» **Reading text**

Monday, May 21, 2012

Spanking and a black eye at the happiest place on earth: Why we say no 'spank you'!


"Non-violence means dialogue, using our language, the human language. Dialogue means compromise; respecting each other’s rights; in the spirit of reconciliation there is a real solution to conflict and disagreement. There is no hundred percent winner, no hundred percent loser—not that way but half-and-half. That is the practical way, the only way." -Dalai Lama XIV






My opinions on spanking were established early in life.
I can remember the last time my father spanked me...
We were at Disney World, "The Happiest Place on Earth" on "vacation".  My siblings and I lived with my father for most of our youth, and my grandmother lived with us and cared for us as well. This particular instance my father was travelling and interviewing for work. The details are a bit vague but I will tell you that the travelling progressed until we had driven a U-Haul into Utah and enrolled in school from a motel room. (by Christmas we had a beautiful home and my father's career was flourishing) But... at this juncture of our journey we were still convinced we were on "vacation"... and what child would know any differently when we were at Disney?

» **Exercise tasks**
• a. Repeat word for word the stretch of the blog post on spanking from "Monday, May 21, 2012" through "early in life.".
• b. Write the next part of the blog post on spanking, beginning right after its final sentence.
The records that follow have no connection to the blog post on spanking.

» **Material shown**
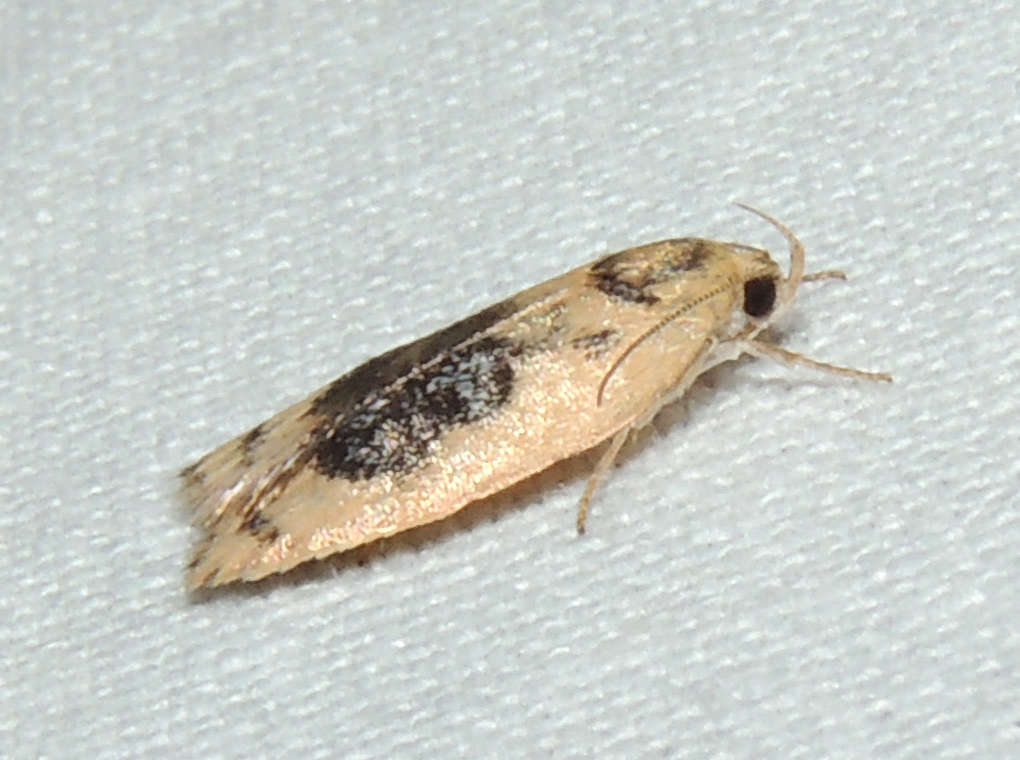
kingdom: Animalia
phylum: Arthropoda
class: Insecta
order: Lepidoptera
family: Oecophoridae
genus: Garrha
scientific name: Garrha ocellifera
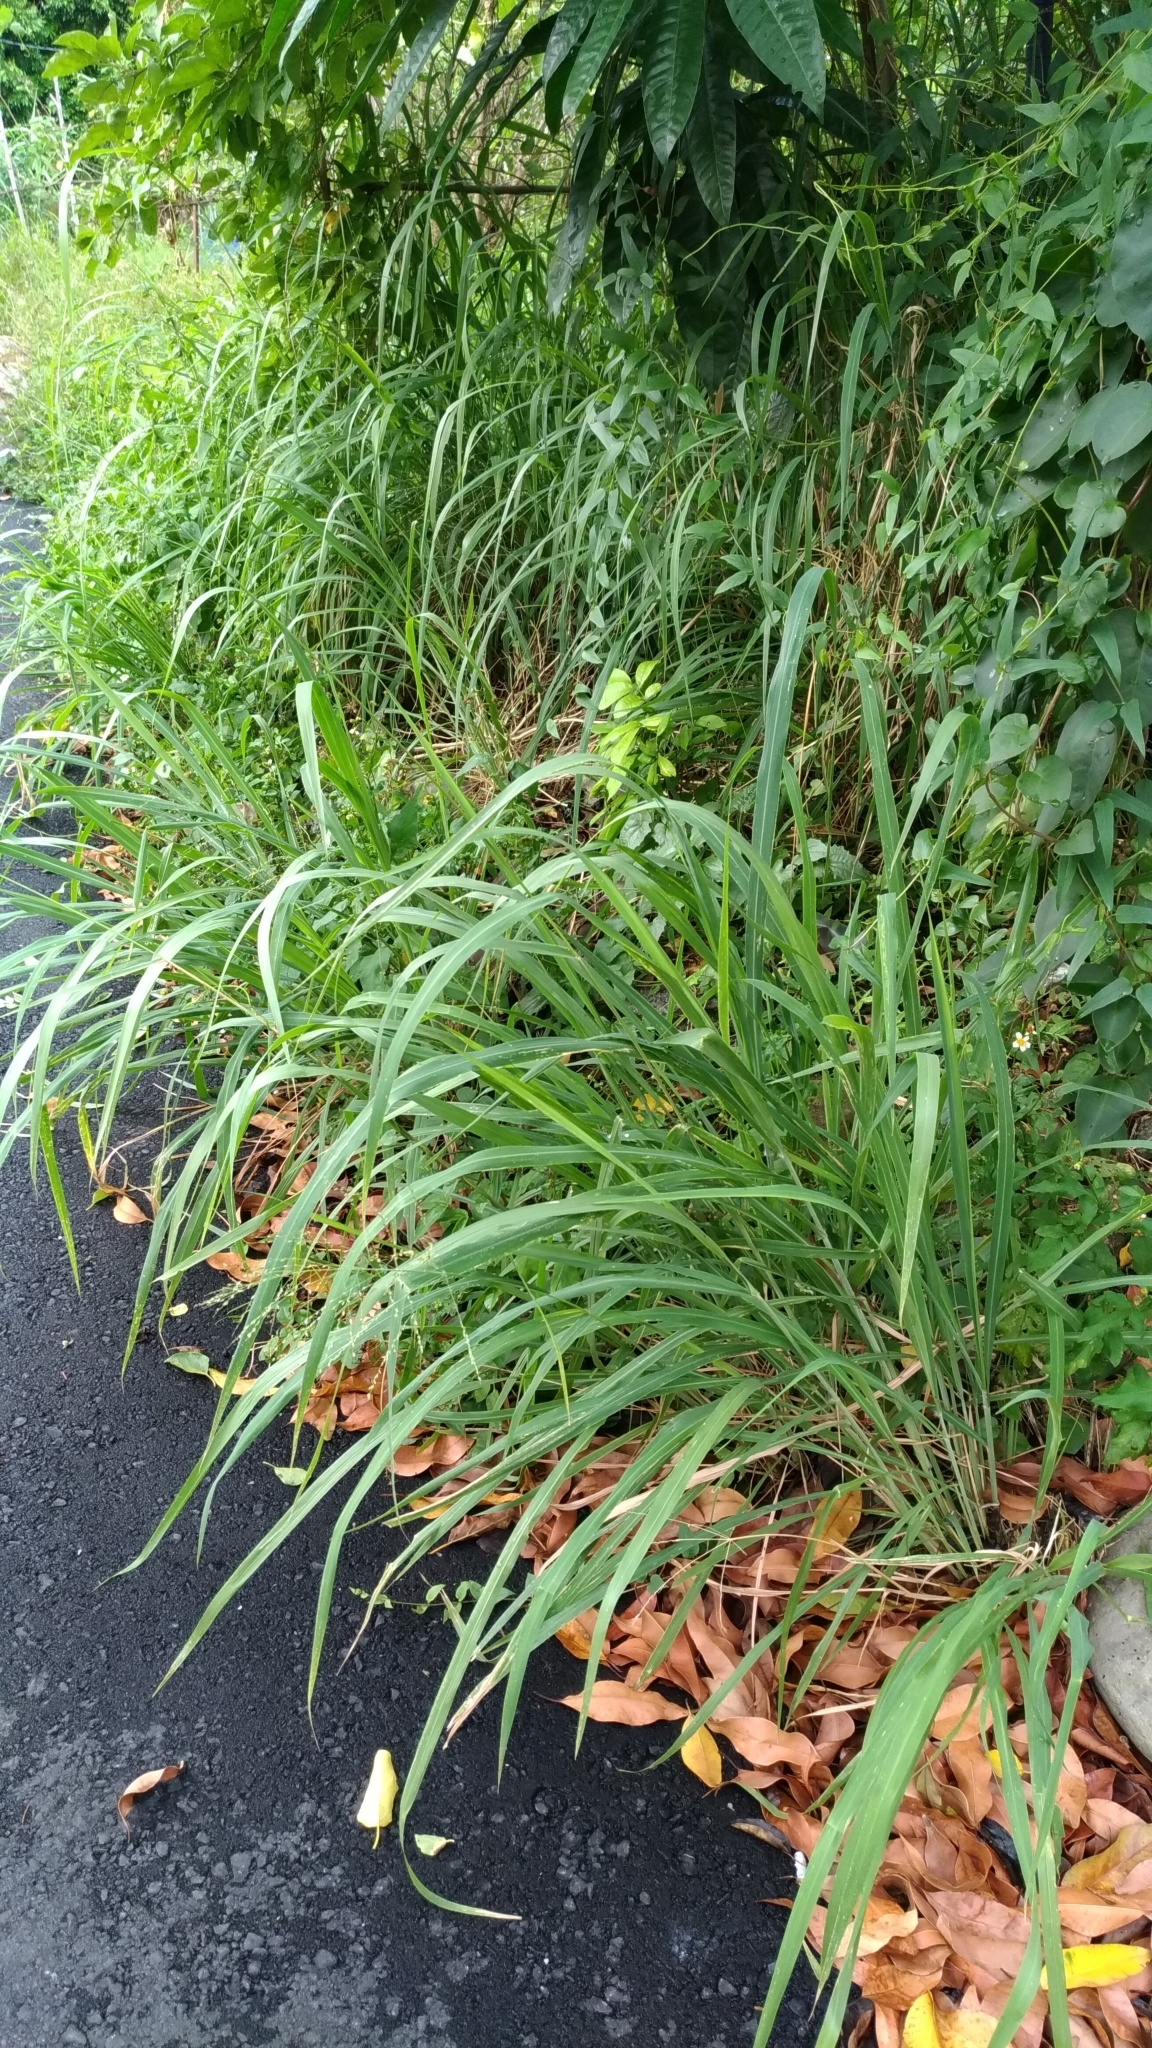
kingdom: Plantae
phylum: Tracheophyta
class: Liliopsida
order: Poales
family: Poaceae
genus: Megathyrsus
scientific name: Megathyrsus maximus
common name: Guineagrass
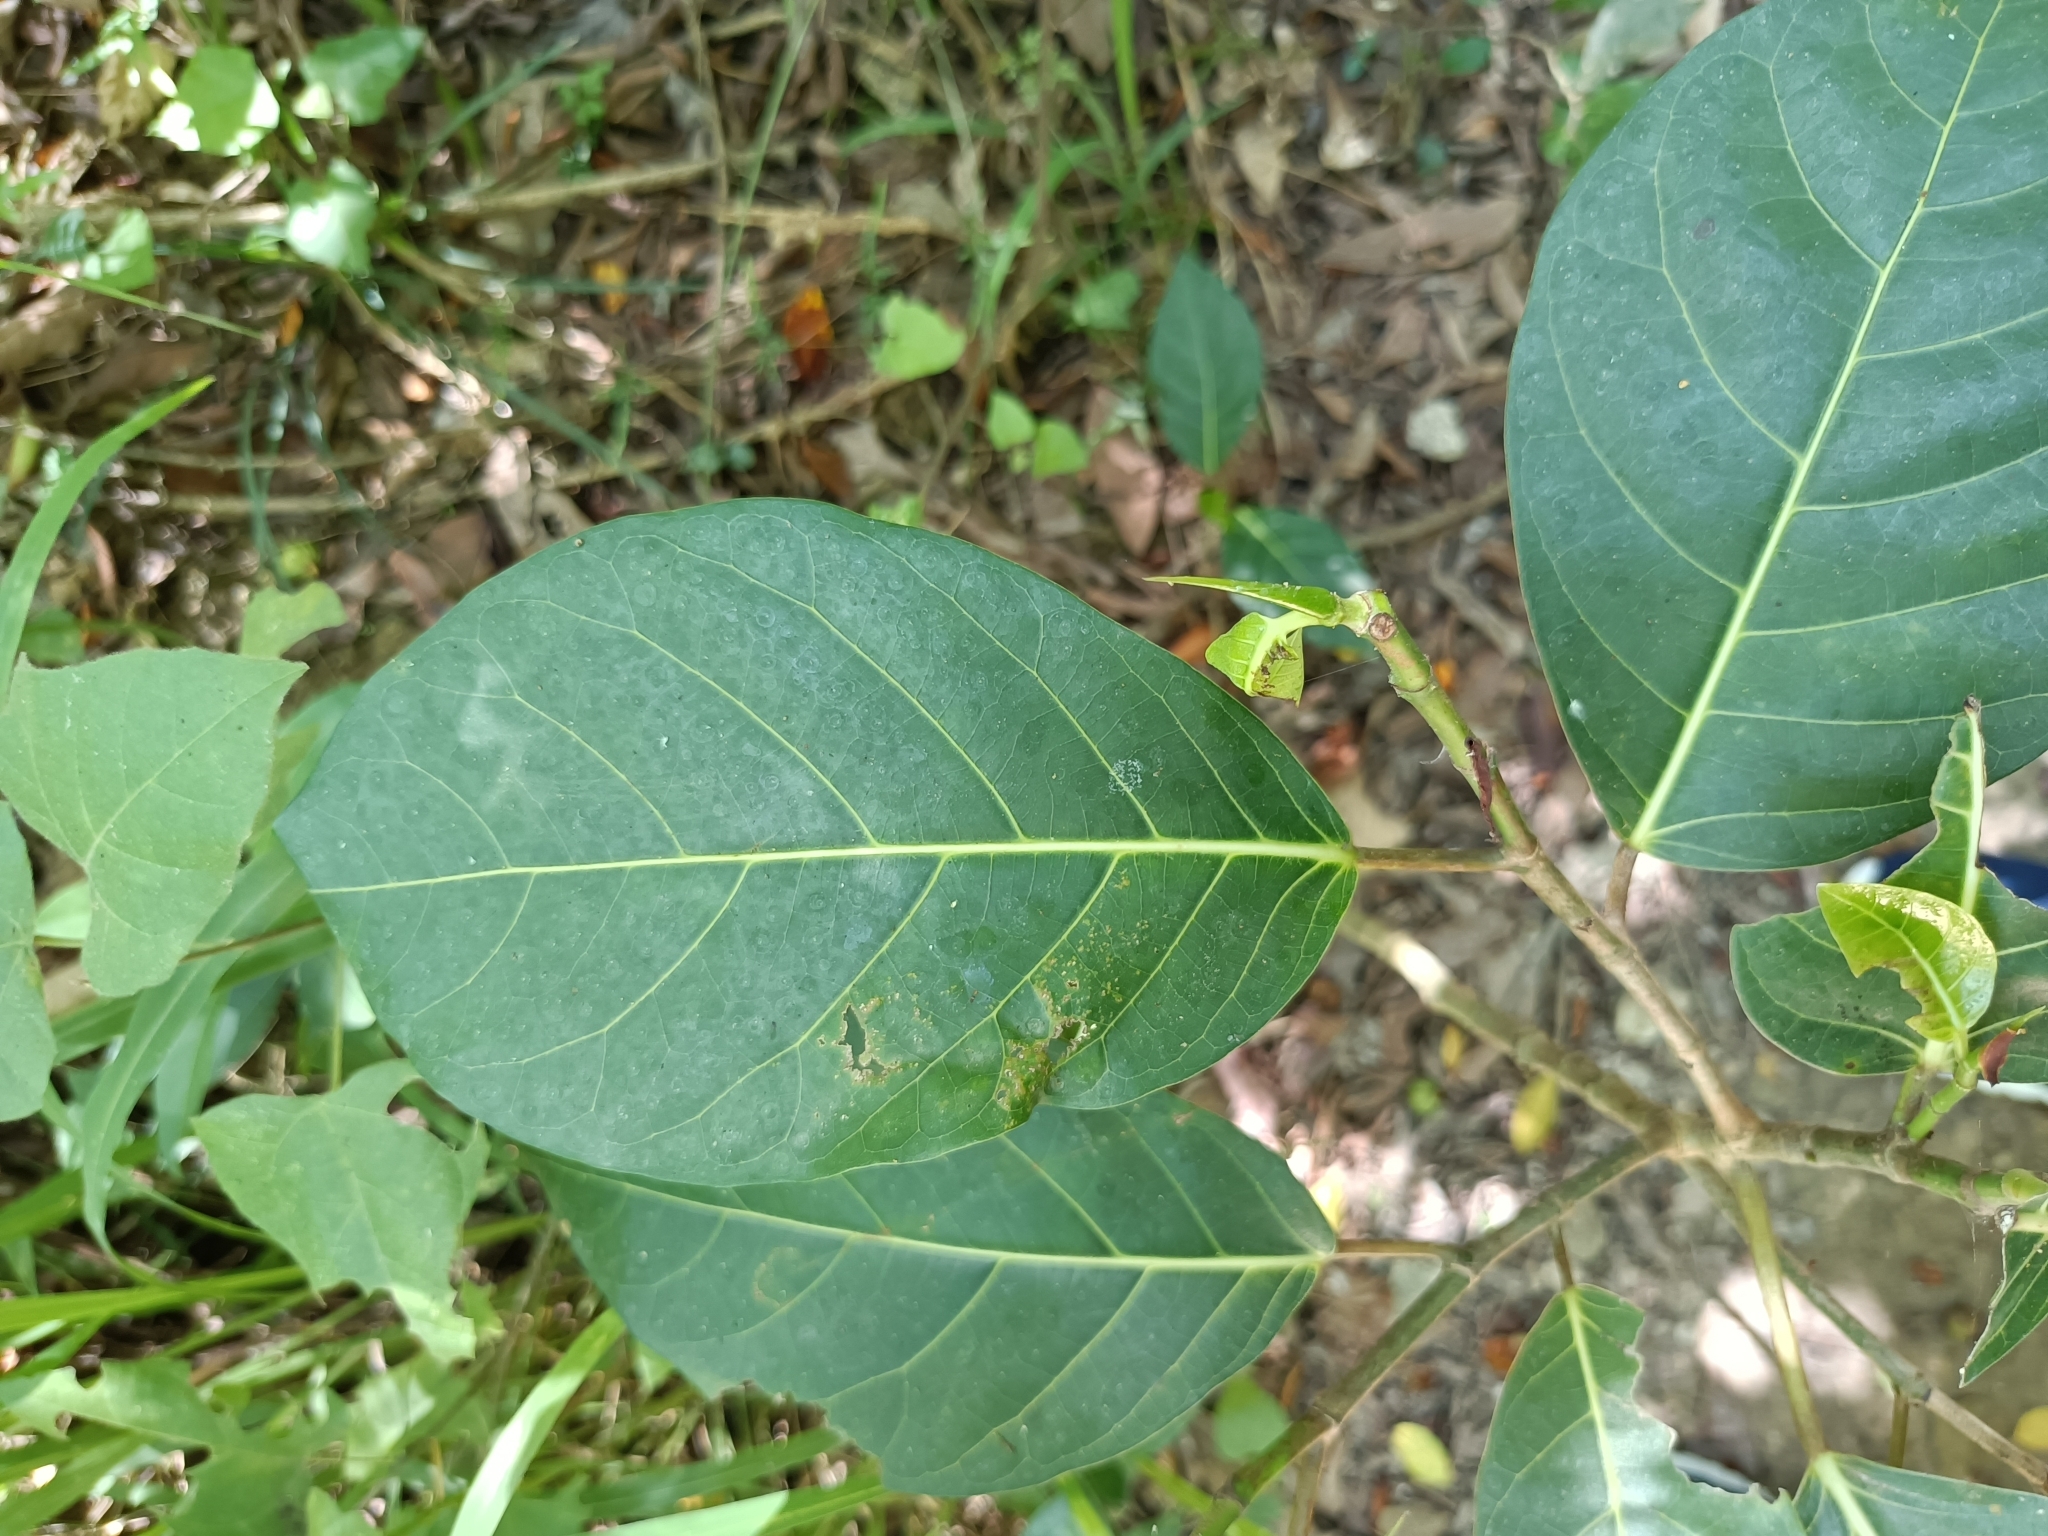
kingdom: Plantae
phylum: Tracheophyta
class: Magnoliopsida
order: Rosales
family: Moraceae
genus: Ficus
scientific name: Ficus septica
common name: Septic fig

» **Responses to the tasks**
• a.
Monday, May 21, 2012

Spanking and a black eye at the happiest place on earth: Why we say no 'spank you'!


"Non-violence means dialogue, using our language, the human language. Dialogue means compromise; respecting each other’s rights; in the spirit of reconciliation there is a real solution to conflict and disagreement. There is no hundred percent winner, no hundred percent loser—not that way but half-and-half. That is the practical way, the only way." -Dalai Lama XIV






My opinions on spanking were established early in life.

• b.
I speculate that the driving and travels created tension between my sister and I. I even went as far as to call her a "Dumbo" after she got off her elephant ride. When Mickey Mouse called our hotel room to invite us to breakfast SHE got to talk to him, and I was SO JEALOUS.  If you can get a vibe of my state of mind, I was the slightly neglected, very sensitve middle child who had been cooped up in a car and possibly exposed to adult stress...
I don't even really remember what I did or said to my sister... but boy did I "learn my lesson"...
The spanking took place in the hotel room, I can remember doing the cover my butt with my hands and when that becomes too painful squrim technique, and the Squirm landed me with a black eye.
My shiner sure put a damper of the family vacation, we had some videos from the trip, but  no photos. My dad realized that SPANKING IS VIOLENCE but any kid being hit could tell you that. I was spanked most likley due to his stress and inabiltiy to cope with my specific needs properly.

Years later, we moved into my mothers home and embarked on years of various types of abuse. The first 24 hours my sister endured (she hadn't lived with our mom from the age of 6 months until age 7) she was hit twice, for the cantelope in the trash can and jelly sandels on the couch.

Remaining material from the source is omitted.